In this update:
Over the coming weeks and months as we head into spring, I plan to host several outreach events for community residents. As always, I will continue to share all of the public events we will host in the hopes that they are helpful to you.
I also have every event posted to my Facebook Page under the “Events” tab. Not on Facebook? It’s okay, you can still see the details of every event there. Click here to see all of my upcoming events.
March 2 at 6 p.m. – Telephone town hall
On Monday, March 2 from 6-7 p.m., I will host a telephone town hall to give you the latest update on the state budget, where we stand with efforts to eliminate school property taxes and other important legislative matters. However, this is your event. I will give a brief update, but flip the microphone to you and ask you for your questions and your feedback.
This event will provide you with the opportunity to ask me questions about the various issues critical to you. As always, telephone town hall or not, you can always reach out to me via email (yes, you can reply to this email, I read them!) or fill out a contact form on my website.
Sign up to make sure you receive a call from me – calls will go out around 5:55 p.m. on Monday. If you have a cell phone, you need to sign up here.
I look forward to talking to you!
March 4 at 9 a.m. – Property Tax/Rent Rebate application assistance in New Freedom with Rep. Klunk
I look forward to continuing to assist local residents with one of the state’s most popular programs – the Property Tax/Rent Rebate program.
Staff from Representative Kate Klunk (R-York) and my office will be available to assist local citizens with applications at the South Central York County Senior Center, located at 150 East Main Street in New Freedom on Wednesday, March 4 from 9 a.m. – 11 a.m.
The program receives its funding from the Pennsylvania Lottery and revenue generated from slot machines.
Learn more about this program, all upcoming events offering staff assistance, and the income eligibility guidelines here.
March 5 at 9 am. – Mobile Office Hours in Fawn Grove
To make your state Senate more accessible to you, our office will host its monthly mobile office on Thursday, March 5 from 9 a.m. until noon at the Citizens Volunteer Fire Company, located at 171 S Market St, Fawn Grove, PA 17321.
Our office is mobile on the first, second and third Thursday of every month to better connect with you in your community. Learn more here.
March 5 at 10 a.m. – Consumer Protection event in Springfield Township with Rep. Grove
Next week is National Consumer Protection Week across the United States. Representative Seth Grove (R-York) and I will host a representative from the Attorney General’s office to assist with questions and receive guidance on how to best safeguard against fraud, scams and identity theft.
You can stop by our office at 6872 Susquehanna Trail South, York, PA 17403 between 10 a.m. at 1 p.m. on Thursday, March 5 to speak with a representative.
28th District to receive over $1 million in school safety grants
I was pleased to see every public school district in the 28th Senatorial District, along with the Lincoln Charter School, receive funding from the Pennsylvania Commission on Crime and Delinquency. No school received less than $40,000 for school safety purposes.
The district received over $1.4 million in school safety funding.
Ensuring the safety and protection of students, teachers and administrators is important for every school and I am pleased to see every school district receive funding under this program.
Unfortunately, Governor Wolf is seeking a $45 million cut to this program in the budget for next year. However, I believe the safety of our children should be a much higher priority.
Read more about this announcement here.
Budget hearings recap
The Senate Appropriations Committee concluded its second week of hearings reviewing the governor’s proposed 2020-2021 state budget. My reaction to his proposal is available here.

_Written exercise a_: Pick out each line of the records that contains the string "instances", and copy those lines.
The text and the records have nothing to do with each other.

_Input material_:
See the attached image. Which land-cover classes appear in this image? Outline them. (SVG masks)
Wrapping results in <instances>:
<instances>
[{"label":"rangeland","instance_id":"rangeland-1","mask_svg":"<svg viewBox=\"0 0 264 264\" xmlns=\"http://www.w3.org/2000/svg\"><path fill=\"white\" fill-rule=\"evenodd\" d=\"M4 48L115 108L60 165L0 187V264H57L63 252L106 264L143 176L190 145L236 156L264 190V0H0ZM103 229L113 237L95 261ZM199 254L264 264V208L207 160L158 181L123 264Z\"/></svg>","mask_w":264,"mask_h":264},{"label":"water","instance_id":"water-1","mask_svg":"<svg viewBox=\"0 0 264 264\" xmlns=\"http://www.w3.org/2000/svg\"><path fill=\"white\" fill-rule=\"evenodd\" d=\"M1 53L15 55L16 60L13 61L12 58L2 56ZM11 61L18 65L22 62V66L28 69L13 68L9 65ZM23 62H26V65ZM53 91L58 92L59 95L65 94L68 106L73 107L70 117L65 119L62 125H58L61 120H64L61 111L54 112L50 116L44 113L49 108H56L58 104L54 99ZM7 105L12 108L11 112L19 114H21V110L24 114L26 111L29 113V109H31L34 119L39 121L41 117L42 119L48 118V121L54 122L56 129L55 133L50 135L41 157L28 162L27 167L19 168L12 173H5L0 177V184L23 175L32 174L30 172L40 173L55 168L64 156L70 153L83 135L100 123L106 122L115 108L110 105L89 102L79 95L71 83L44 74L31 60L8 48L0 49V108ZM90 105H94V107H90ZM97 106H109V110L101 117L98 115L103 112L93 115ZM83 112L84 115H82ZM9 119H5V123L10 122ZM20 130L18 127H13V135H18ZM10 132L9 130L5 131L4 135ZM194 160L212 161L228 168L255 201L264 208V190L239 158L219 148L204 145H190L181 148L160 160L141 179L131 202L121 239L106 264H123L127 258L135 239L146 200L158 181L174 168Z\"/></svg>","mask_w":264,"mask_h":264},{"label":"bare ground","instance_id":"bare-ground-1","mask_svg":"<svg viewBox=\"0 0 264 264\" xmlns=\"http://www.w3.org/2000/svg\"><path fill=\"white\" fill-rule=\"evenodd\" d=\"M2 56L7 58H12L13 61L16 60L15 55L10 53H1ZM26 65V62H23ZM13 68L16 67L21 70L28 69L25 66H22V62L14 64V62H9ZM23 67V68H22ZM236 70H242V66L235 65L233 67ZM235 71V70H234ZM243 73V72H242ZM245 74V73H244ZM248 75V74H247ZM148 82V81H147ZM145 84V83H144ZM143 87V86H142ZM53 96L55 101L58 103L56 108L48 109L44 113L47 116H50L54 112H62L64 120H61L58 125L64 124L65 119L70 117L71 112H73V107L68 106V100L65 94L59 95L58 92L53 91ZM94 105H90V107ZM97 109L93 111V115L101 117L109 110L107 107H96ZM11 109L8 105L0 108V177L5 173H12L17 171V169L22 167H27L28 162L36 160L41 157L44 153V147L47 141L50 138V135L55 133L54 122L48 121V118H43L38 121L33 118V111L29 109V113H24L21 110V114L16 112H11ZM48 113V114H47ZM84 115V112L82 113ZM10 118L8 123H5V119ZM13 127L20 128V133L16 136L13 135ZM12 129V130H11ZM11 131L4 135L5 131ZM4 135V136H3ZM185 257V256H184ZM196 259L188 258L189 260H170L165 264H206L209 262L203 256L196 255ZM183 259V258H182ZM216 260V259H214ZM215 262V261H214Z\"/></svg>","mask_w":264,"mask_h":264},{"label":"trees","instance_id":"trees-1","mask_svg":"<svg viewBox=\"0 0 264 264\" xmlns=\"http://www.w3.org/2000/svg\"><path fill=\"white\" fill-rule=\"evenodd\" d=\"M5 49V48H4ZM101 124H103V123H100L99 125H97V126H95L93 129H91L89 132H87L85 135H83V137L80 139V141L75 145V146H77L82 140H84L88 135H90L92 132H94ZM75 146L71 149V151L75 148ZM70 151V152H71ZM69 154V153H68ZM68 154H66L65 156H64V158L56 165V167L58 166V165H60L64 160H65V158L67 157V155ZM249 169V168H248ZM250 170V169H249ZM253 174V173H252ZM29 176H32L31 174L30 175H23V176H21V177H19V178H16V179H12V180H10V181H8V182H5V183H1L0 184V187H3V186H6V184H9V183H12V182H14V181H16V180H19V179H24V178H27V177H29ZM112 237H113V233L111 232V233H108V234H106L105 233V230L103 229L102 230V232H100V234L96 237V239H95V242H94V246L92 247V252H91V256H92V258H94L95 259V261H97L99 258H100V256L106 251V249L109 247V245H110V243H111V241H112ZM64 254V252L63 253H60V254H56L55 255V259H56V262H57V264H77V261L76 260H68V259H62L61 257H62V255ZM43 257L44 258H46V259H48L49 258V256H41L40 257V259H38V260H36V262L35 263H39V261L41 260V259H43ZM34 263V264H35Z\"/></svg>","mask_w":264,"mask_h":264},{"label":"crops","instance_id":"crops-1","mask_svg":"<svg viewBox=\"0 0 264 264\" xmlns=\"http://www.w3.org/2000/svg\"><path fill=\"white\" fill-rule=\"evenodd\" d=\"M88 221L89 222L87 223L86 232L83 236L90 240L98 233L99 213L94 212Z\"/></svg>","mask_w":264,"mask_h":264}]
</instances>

_Written exercise b_: Rewrite the newsletter starting with "I look forward to talking" and going on through "Tax/Rent Rebate program.", putting "help" in place of "assistance".

_Written reply a_:
Wrapping results in <instances>:
<instances>
</instances>

_Written reply b_:
I look forward to talking to you!
March 4 at 9 a.m. – Property Tax/Rent Rebate application help in New Freedom with Rep. Klunk
I look forward to continuing to assist local residents with one of the state’s most popular programs – the Property Tax/Rent Rebate program.